Bu bahar bende daha önce pek yaşamadığım ya da farketmediğim bir uyuşukluğa sebebiyet verdi. Yataktan kazınarak kalkmalar, kendini yorgun hissetmeler, spordan kaçmak için bilimum sebepler uydurmalar, yogada relax pozunun gelmesini kalpten dilemeler falan.. No'luyor, hayır, nedir bu uyuşukluk? Bunu anlamak için kolları sıvadım. Valla bütün suç doğada. Havadaki negatif iyonların artması insanın bioritmini olumsuz etkiliyormuş. Esasında insan vücudu bu doneme uyum sağlayabilecek hormanlar da üretiyormuş ama vitamin veya mineral eksikliği varsa bu durum kendini göstermeye başlıyormuş. Benim müthiş bir el kitabım var. Sevgili Eren Abla'nın hediye etmesiyle tanıştığım Tijen İnaltong'un Mevsimlerle Gelen Yemekler kitabı... Burada Çin Tıbbına göre Beş Element ( ağaç, ateş, toprak, metal ve su) ve
yıl boyunca mevsimlerle birlikte doğanın , canlıların geçirdiği değişim esas alınarak mevsimlere göre verilmiş bazı yemek tarifleri var.
Turp otu |
Kaz ayağı |
Bu kitaba göre bahar ağaç dönemi ve vücüdumuzun yağları yakarak iç organları temizlediği dönem. Bu yağlardan kurtulmanın yolu hafif yiyecekler ve hayvansal ürünlerden uzak durmak. Az alkol, az kahve bol su ve az şekerli bir diyet bu dönemde oldukça yardımcı oluyormus. Modern tıpçıların yazılarında da aynı tavsiyeyi gördüm o da tahılın çok alınması gerekiği bir dönemmiş. Buğday, yulaf, arpa,taze soğan, yeşil yapraklı bitkiler baharda sık kullanımalı ve baharın 5 element teorisine göre ikon tadı olan ekşi tadlı yiyeceklerin tüketilmesi gerekiyormus. Yani limon!! Çünkü ilkbaharın baş organı, kan emizleyici Karaciğerin canlandırılması gerekiyor.. Bunun için susam, çilek, enginar baş yardımcılar..

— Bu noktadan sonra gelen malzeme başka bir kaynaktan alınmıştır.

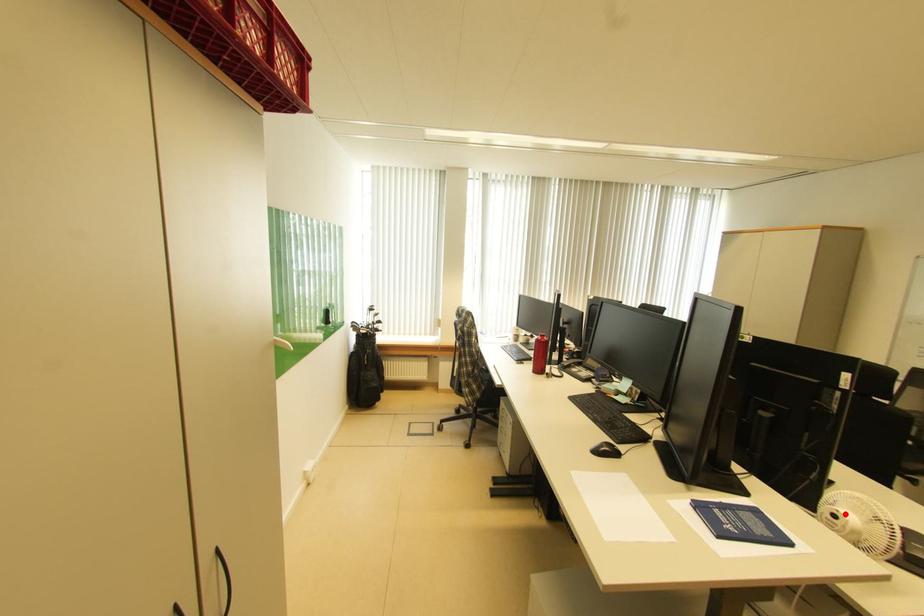
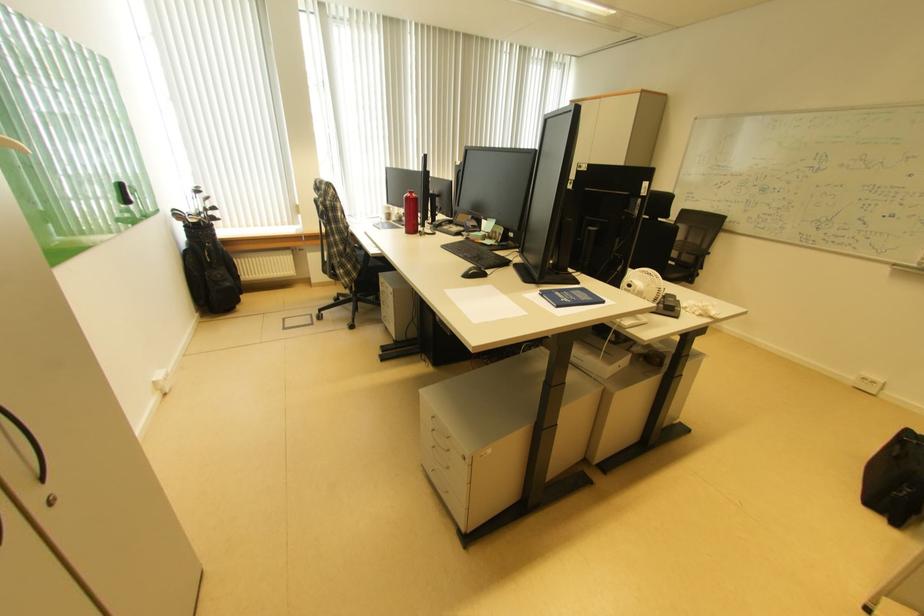
Question: I am providing you with two images of the same scene from different viewpoints. A red point is marked on the first image. At the location where the point appears in image 1, is it still visible in image 2?

Choices:
 (A) Yes
 (B) No

Answer: (A)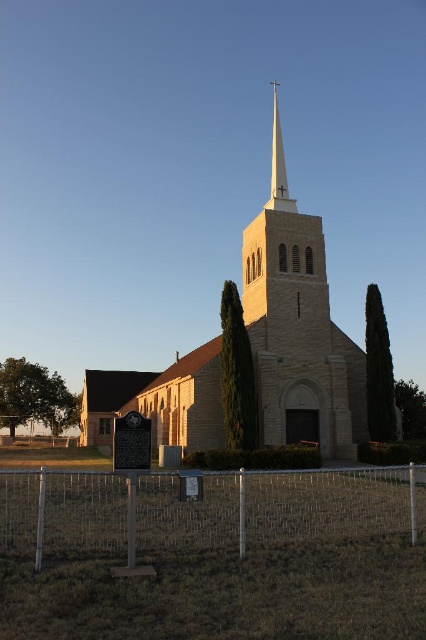
Question: Among these objects, which one is farthest from the camera?

Choices:
 (A) beige stone church at center
 (B) green textured tree at right

Answer: (B)

Question: Can you confirm if green leafy tree at lower left is bigger than green leafy tree at lower right?

Choices:
 (A) no
 (B) yes

Answer: (B)

Question: Which object is positioned farthest from the green textured tree at right?

Choices:
 (A) white smooth steeple at center
 (B) green leafy tree at lower left

Answer: (B)

Question: Which of the following is the farthest from the observer?

Choices:
 (A) (14, 369)
 (B) (26, 552)
 (C) (399, 429)

Answer: (A)

Question: Can you confirm if green textured stone tree at center is positioned to the left of green leafy tree at lower right?

Choices:
 (A) no
 (B) yes

Answer: (B)

Question: Is green textured stone tree at center thinner than green leafy tree at lower left?

Choices:
 (A) yes
 (B) no

Answer: (A)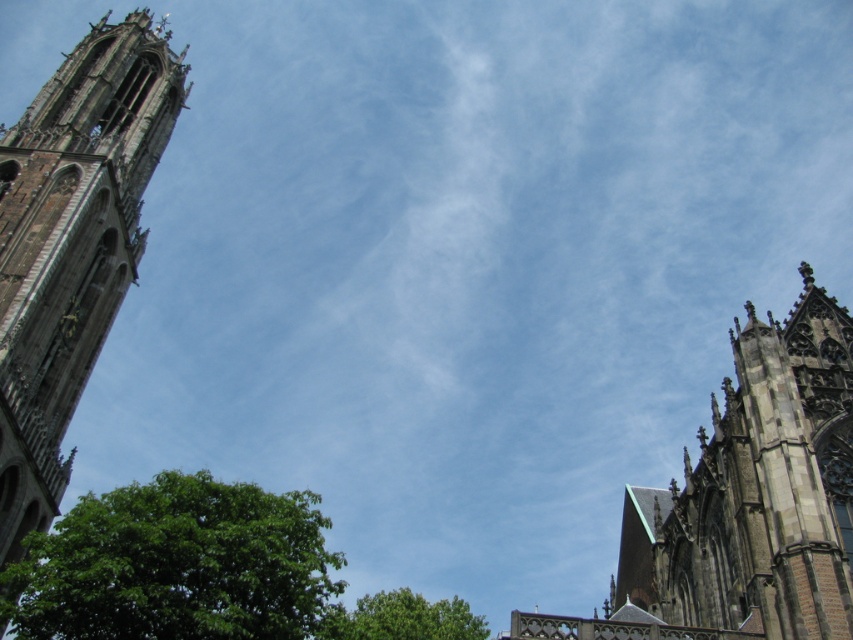
Which of these two, stone gothic tower at left or green leafy tree at lower center, stands taller?

stone gothic tower at left is taller.

Who is more distant from viewer, (39, 225) or (323, 614)?

The point (39, 225) is behind.

Who is more forward, (91,253) or (413,596)?

Point (91,253) is more forward.

I want to click on stone gothic tower at left, so click(73, 244).

Between brown stone tower at right and green leafy tree at lower left, which one appears on the right side from the viewer's perspective?

Positioned to the right is brown stone tower at right.

The image size is (853, 640). In order to click on brown stone tower at right in this screenshot , I will do `click(758, 490)`.

Identify the location of brown stone tower at right. (758, 490).

What do you see at coordinates (73, 244) in the screenshot? The width and height of the screenshot is (853, 640). I see `stone gothic tower at left` at bounding box center [73, 244].

Is point (54, 289) less distant than point (235, 598)?

No, it is not.

Where is `stone gothic tower at left`? stone gothic tower at left is located at coordinates (73, 244).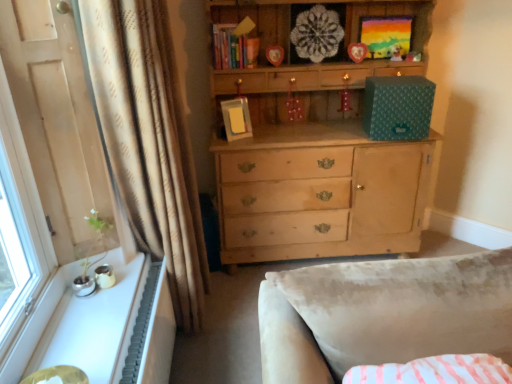
Question: Considering the relative positions of matte yellow book at upper center and white textured radiator at lower left in the image provided, is matte yellow book at upper center to the left or to the right of white textured radiator at lower left?

Choices:
 (A) right
 (B) left

Answer: (A)

Question: Would you say matte yellow book at upper center is inside or outside white textured radiator at lower left?

Choices:
 (A) outside
 (B) inside

Answer: (A)

Question: Which object is positioned closest to the matte yellow book at upper center?

Choices:
 (A) plush yellow teddy bear at upper center
 (B) white textured radiator at lower left
 (C) white glossy windowsill at lower left
 (D) beige textured curtain at left

Answer: (D)

Question: Which object is positioned closest to the matte yellow book at upper center?

Choices:
 (A) plush yellow teddy bear at upper center
 (B) white glossy windowsill at lower left
 (C) white textured radiator at lower left
 (D) beige textured curtain at left

Answer: (D)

Benimse otlara sardığım dönem.. Çünkü doğanın her mevsimin vücudumuz için gerekli besinleri bize sunduğu düşünülürse benim için yeşerme dönemi gelmiş demektir. Hiç sevmem yaaa!! Benim favori otlarımın arasında şevket-i bostan, turp otu ve hardal otu geliyor. Hemen hemen hepsinde pişirme mantığı aynı iyice yıkayıp 4-5 cm uzunluklarda dorayıp içine 1 yemek kaşığı ilave edilmiş tuzlu kaynayan suya atıp çok kısa haşlamak çıkar çıkmaz rengini koruması için süzüp soğuksudan geçirmek ve üstüne zeytinyağı, limon ve tuz ve isterseniz 1 tane ezilmiş sarımsaklı sos ile karıştırmak yeterli.

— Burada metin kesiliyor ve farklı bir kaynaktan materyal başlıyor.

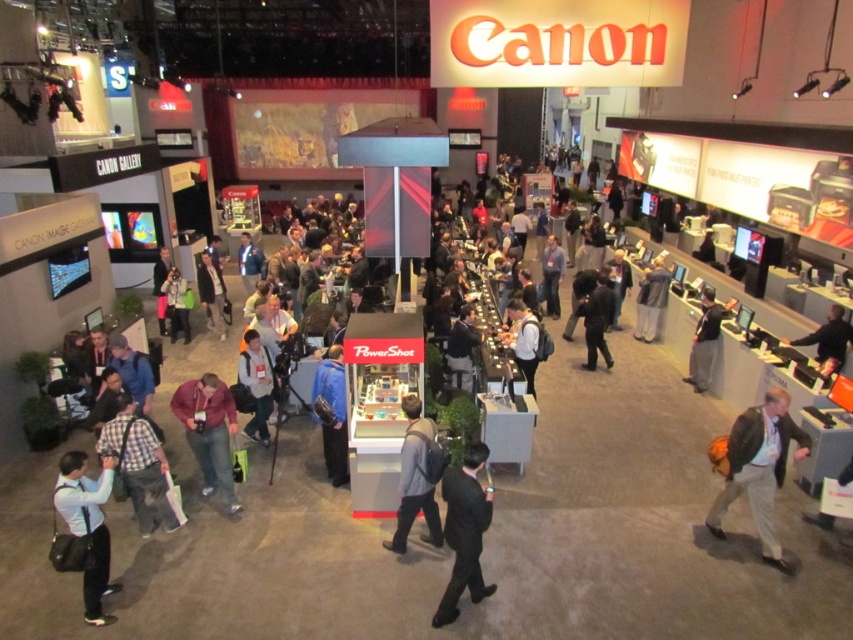
You are a photographer at the Canon exhibition. You need to capture a photo of the Canon PowerShot display in the foreground. However, two people are blocking your view. The light blue shirt at lower left and the blue fabric shirt at center are in your way. Which person should you ask to move first to clear the path to the display?

You should ask the light blue shirt at lower left to move first because they occupy less space and are closer to the display, making it easier to clear the path.

You are an event organizer at the Canon exhibition hall and need to arrange a photo shoot. You notice two attendees wearing dark gray jackets. One is wearing a dark gray fabric jacket at lower right and the other has a dark gray jacket at center. Which attendee should you choose if you want someone with a shorter jacket to ensure better visibility in the group photo?

The dark gray fabric jacket at lower right has a lesser height compared to the dark gray jacket at center, so you should choose the attendee wearing the dark gray fabric jacket at lower right for better visibility in the group photo.

You are an event organizer at the Canon exhibition hall. You need to determine if there is enough space to move between the dark gray fabric jacket at lower right and the dark gray jacket at center. Can you fit through the space between them?

The dark gray fabric jacket at lower right occupies less space than dark gray jacket at center, so there should be sufficient space to move between them. However, the exact width isn not specified, so it depends on the required clearance.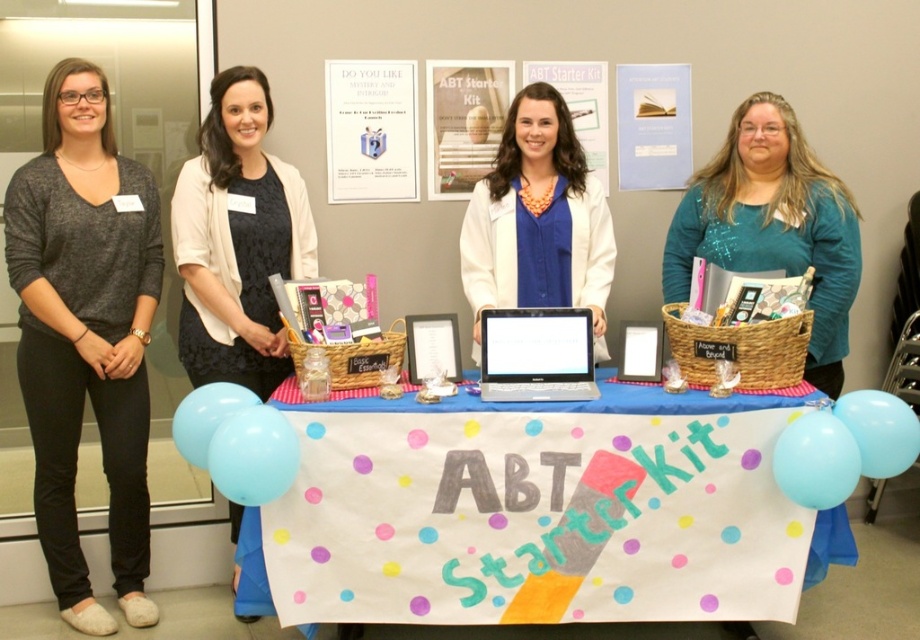
Who is lower down, teal glittery sweater at center or light blue balloon at lower left?

light blue balloon at lower left

Which of these two, teal glittery sweater at center or light blue balloon at lower left, stands shorter?

Standing shorter between the two is light blue balloon at lower left.

In the scene shown: Who is more forward, (813, 300) or (232, 413)?

Point (232, 413) is more forward.

Identify the location of teal glittery sweater at center. The height and width of the screenshot is (640, 920). (772, 225).

Is teal glittery sweater at center in front of silver metallic laptop at center?

No, it is not.

Does teal glittery sweater at center appear on the left side of silver metallic laptop at center?

Incorrect, teal glittery sweater at center is not on the left side of silver metallic laptop at center.

The width and height of the screenshot is (920, 640). In order to click on teal glittery sweater at center in this screenshot , I will do `click(772, 225)`.

You are a GUI agent. You are given a task and a screenshot of the screen. Output one action in this format:
    pyautogui.click(x=<x>, y=<y>)
    Task: Click on the matte white lab coat at center
    The image size is (920, 640).
    Given the screenshot: What is the action you would take?
    pyautogui.click(x=538, y=220)

Who is shorter, matte white lab coat at center or light blue rubber balloon at lower left?

Standing shorter between the two is light blue rubber balloon at lower left.

Find the location of a particular element. matte white lab coat at center is located at coordinates (538, 220).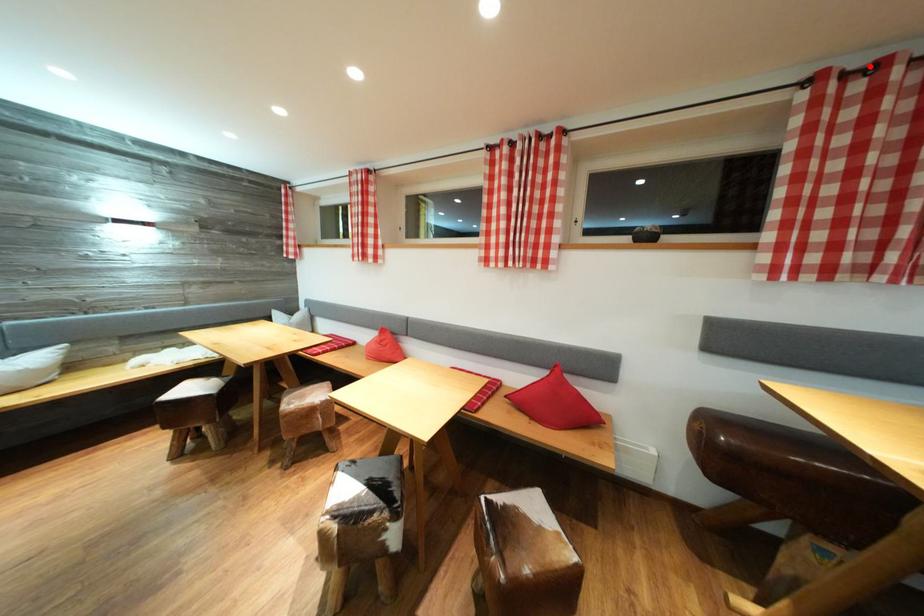
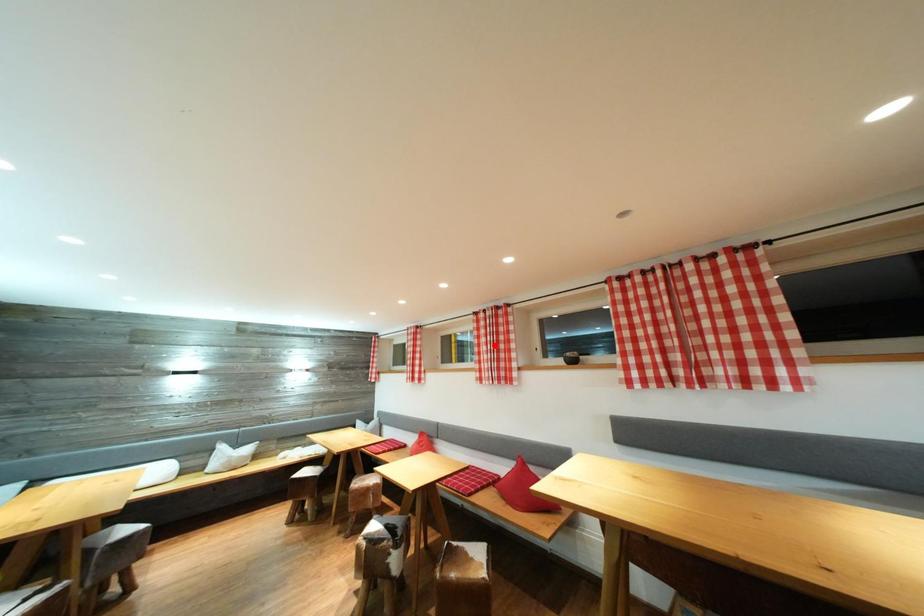
I am providing you with two images of the same scene from different viewpoints. A red point is marked on the first image and another point is marked on the second image. Is the red point in image1 aligned with the point shown in image2?

No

En son turp otunu haşladıktan sonra üzerine zeytinyağ limon ve yazın yaptıgımız kırmızı tatlı biber kızartmamızdan koyum. Birazda acılıydı nefis oldu..
Bu biber kızartması tarifi Bulgaristandaki Turklerinin yaptığı bir tarif zannedersem ... Ablamdan bana geldi ve çok tuttuk. Şöyle ki; bu biberleri boyuna kesip kızartın sonra kaynayan suyun içine kavanuzu ters kapatıp içinin ısınmasını sağlayıp içine kızaran biberleri, bir çorba kaşığı kadar sirke ve biberlerin arasına tane karabiber, kesilmiş sarımsak yerlestirerek kapakları kapatılıyor. Ama kapaklarında kaynatılıp sucakken kapatılması lazım ki bir nevi konserve kapağı gibi olsun.. İnanın bu nefis birsey oluyor hatta ablam bunu yesil biberle yapıyormuş. Buzdolabına koymadan aylarca saklıyabiliyorsunuz..Kapakların tuttugundan emin olun derim.
"Amaaan, ben otlardan anlamam, ayrıca bulup pişirmekten de hazzetmem" diyenlerdenseniz o zaman doğru Kadıköy Çarşıdaki Çiya lokantasına.. ( http://ciya.com.tr/ ) Daha evvelden de Çiya ya değinmiş olabilirim. Çünkü Çiya benim en sevdiğim lokanta ve baharda Çiya ya uğramadan hayatta olmaz.. Tüm otları öyle güzel pişiriyorlar ki en ot sevmeyen bile kendini bunları yerken bulabilir.
Yeşeren baharda gönlünüzün ve bedeninizin canlanması dileğiyle. Tabii darısı başıma.